In January 2016 First Minister Nicola Sturgeon visited the school to announce that a new building would be constructed to replace the current building. Construction began to the left of the site in December 2017 with the demolition of the Dance Area. The new building opened to pupils on 24 October 2019.

==School profile==

Queen Margaret Academy was (as of 2011) in the top 50 (out of an approx total of 376) performing schools in Scotland. The school motto is Omne Opus Bonum which is Latin for every good work. The arms were granted to the school in February 1955.

== Head Teacher ==
Following the retirement of Antony Flynn as head teacher, in February 2018, Oonagh Browne, Depute Head Teacher at nearby Kyle Academy, was appointed head teacher of Queen Margaret Academy. In April 2025, it was announced that Browne would leave her position at Queen Margaret Academy to take up the post of head teacher at Prestwick Academy.
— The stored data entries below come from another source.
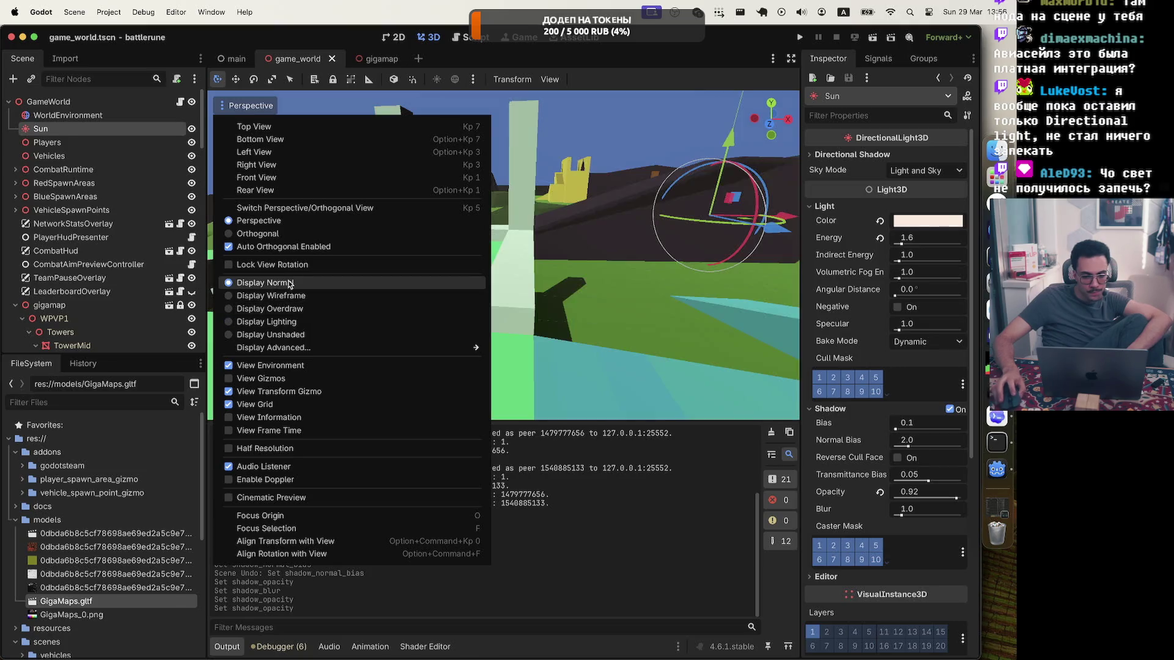
right_click(507, 281)
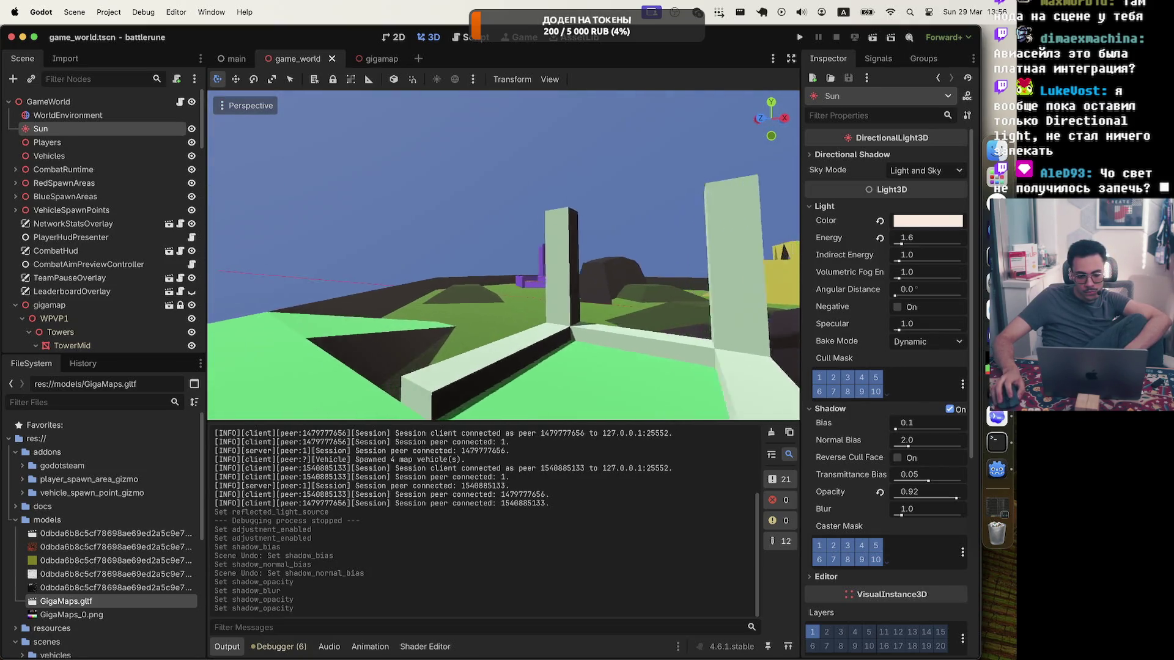
key("s")
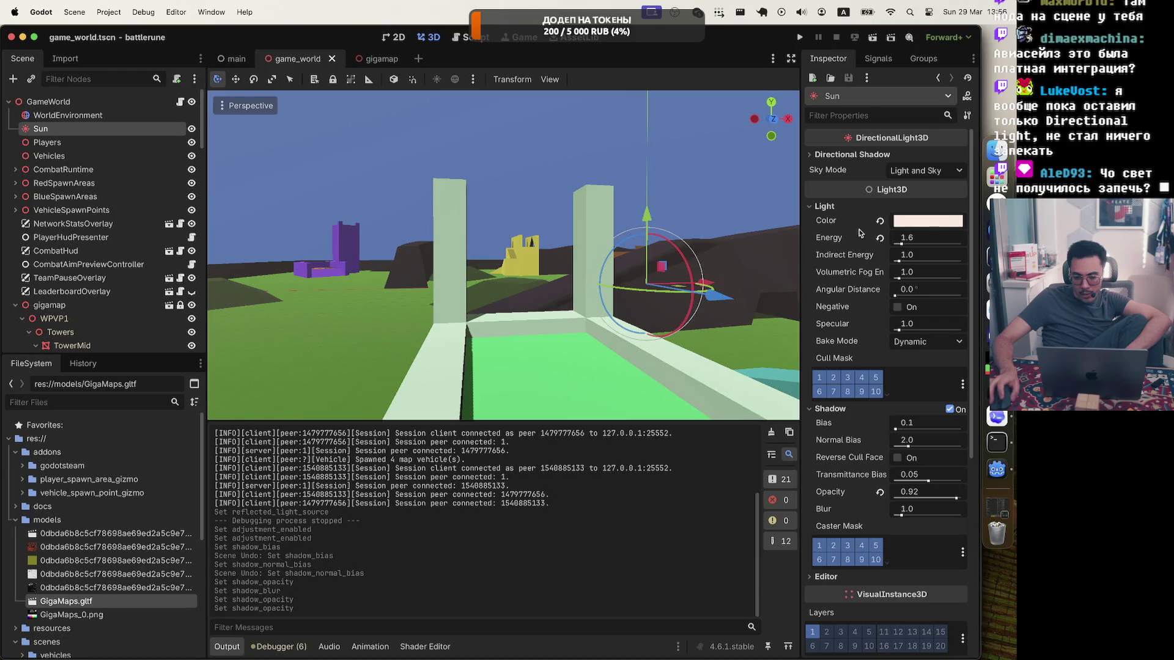
Make the Sun's light colour warmer by raising saturation to hex ffeadb
left_click(909, 227)
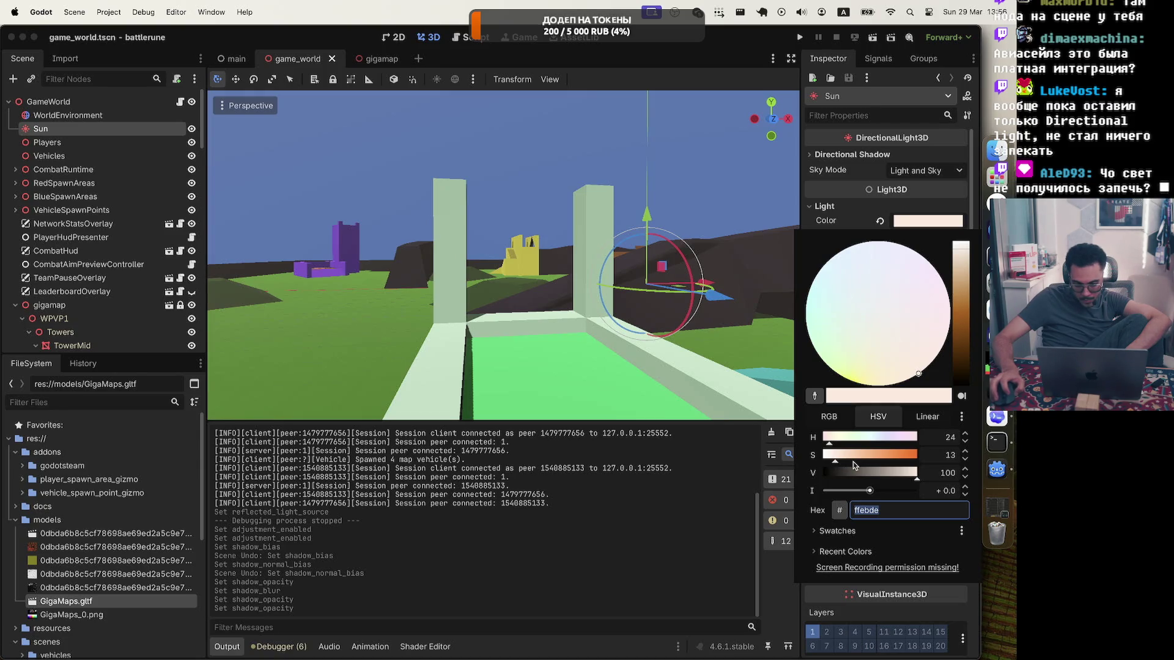
left_click_drag(840, 463, 838, 463)
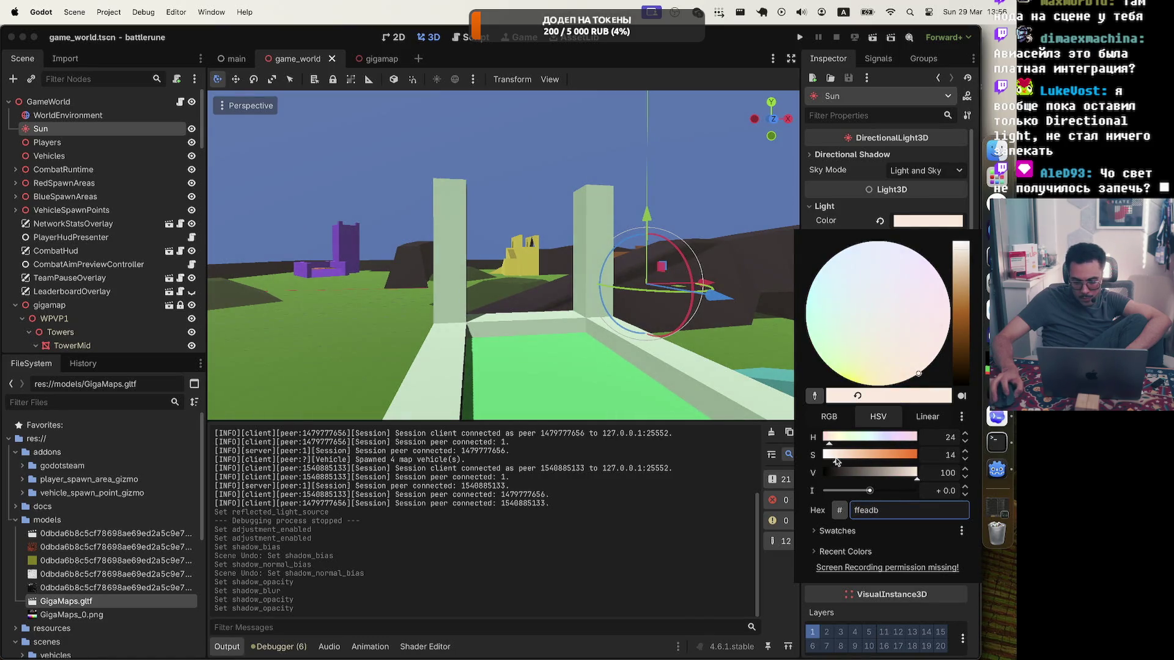
left_click(913, 149)
Select the WorldEnvironment node and expand its Background settings, leaving sky mode unchanged
left_click(926, 172)
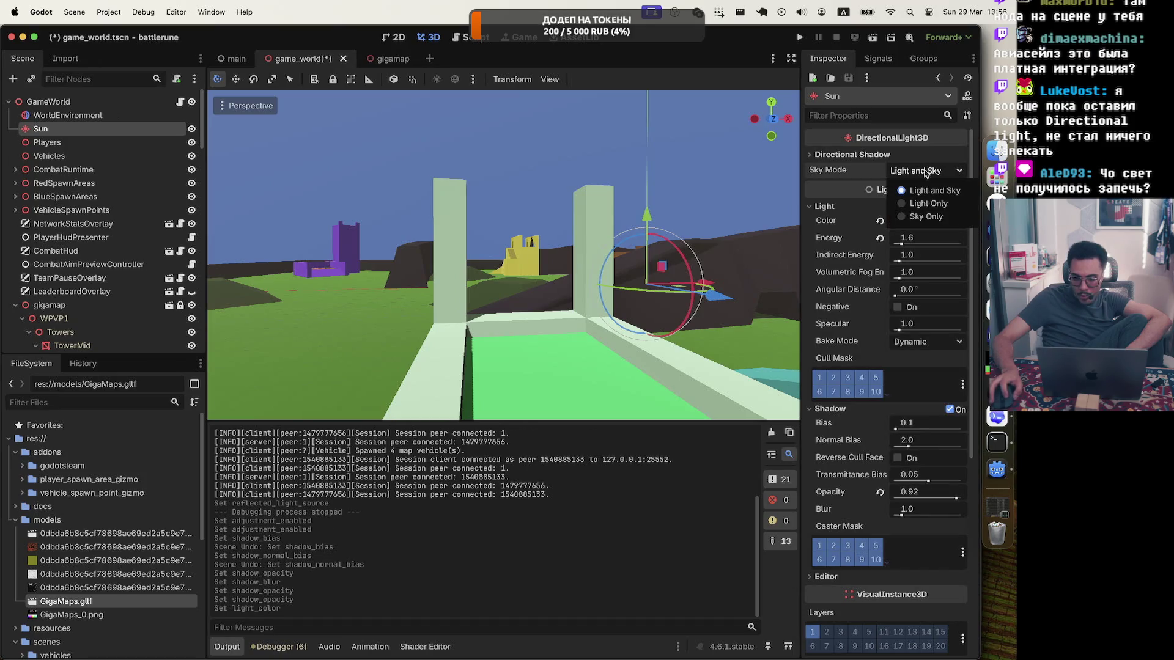
left_click(888, 185)
key("Up")
left_click(841, 172)
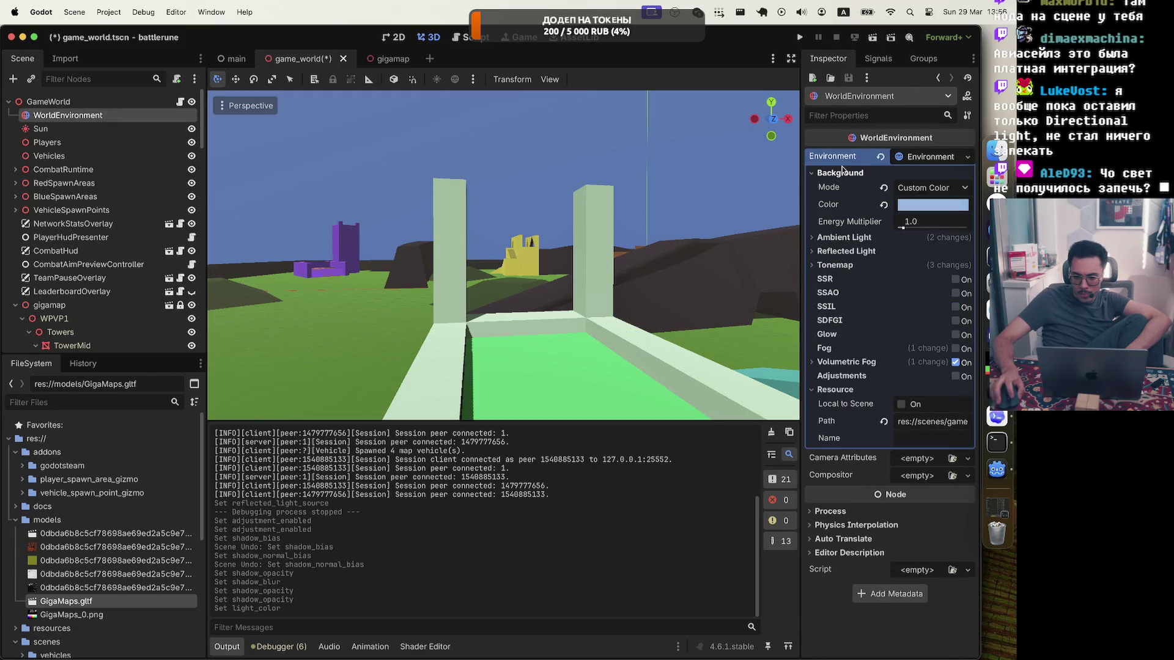
Shift the WorldEnvironment background colour's hue toward blue
left_click(934, 207)
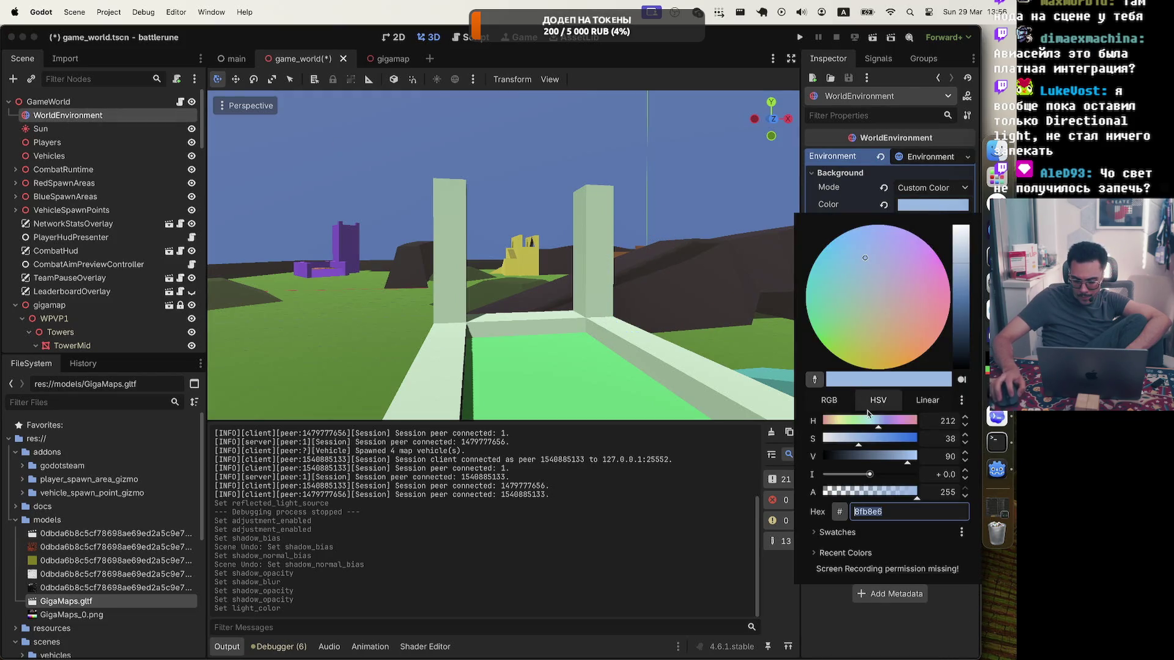
left_click_drag(877, 426, 881, 427)
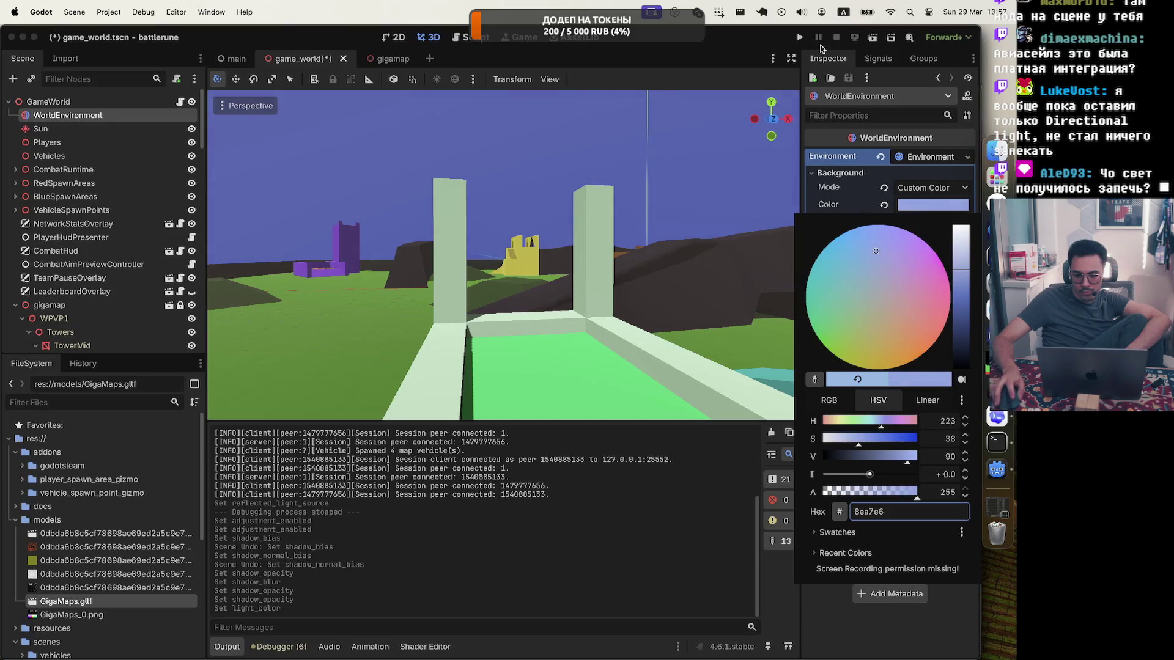
left_click(838, 61)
=== List of Head Teachers ===

- Mr Bridget Gray (1856–1869)
- Miss Bridget Bird (1869–1874)
- Miss Annie McLaughlin (1874–1878)
- Miss Johanna Parker (1878–1880)
- Miss Agnes Eugenie Card (1880–1882)
- Miss Margaret Gibson (1883)
- Miss Mary Cairns (1883–1885)
- Miss Annie McDonald (1885–1888)
- Mrs Flora MacDonald (1888–1894)
- Miss Catherine MacDonald (1894)
- Mr James McGrorry (1894–1899)
- Mr Laurence Gemson (1899–1933) – Longest serving headteacher. Founder and director of Ayr United in 1910. Manager of the team, 1915–18.
- Mr Joseph H. Daly (1933–1954) – Died suddenly in office, 1954.
- Mr James McGloin (1954–1976) – Pioneer of schools broadcasting.
- Mr Robert Jardine (1977–1990)
- Mr Daniel Boyle (1990–1996)
- Mr Ian McEwan (1996–2007)
- Mrs Moira Gray (2007–2012)
- Mr Antony Flynn (2012–2018)
- Mrs Oonagh Browne (2018–2025)
- Mrs Katie Schlesiger (2025–present)

==Alumni and former pupils==

- Jenny Colgan (b. 1972) - author (her father was a teacher of Technical and Guidance in the school)
- David Watson (b. 2005) - footballer, Kilmarnock F.C.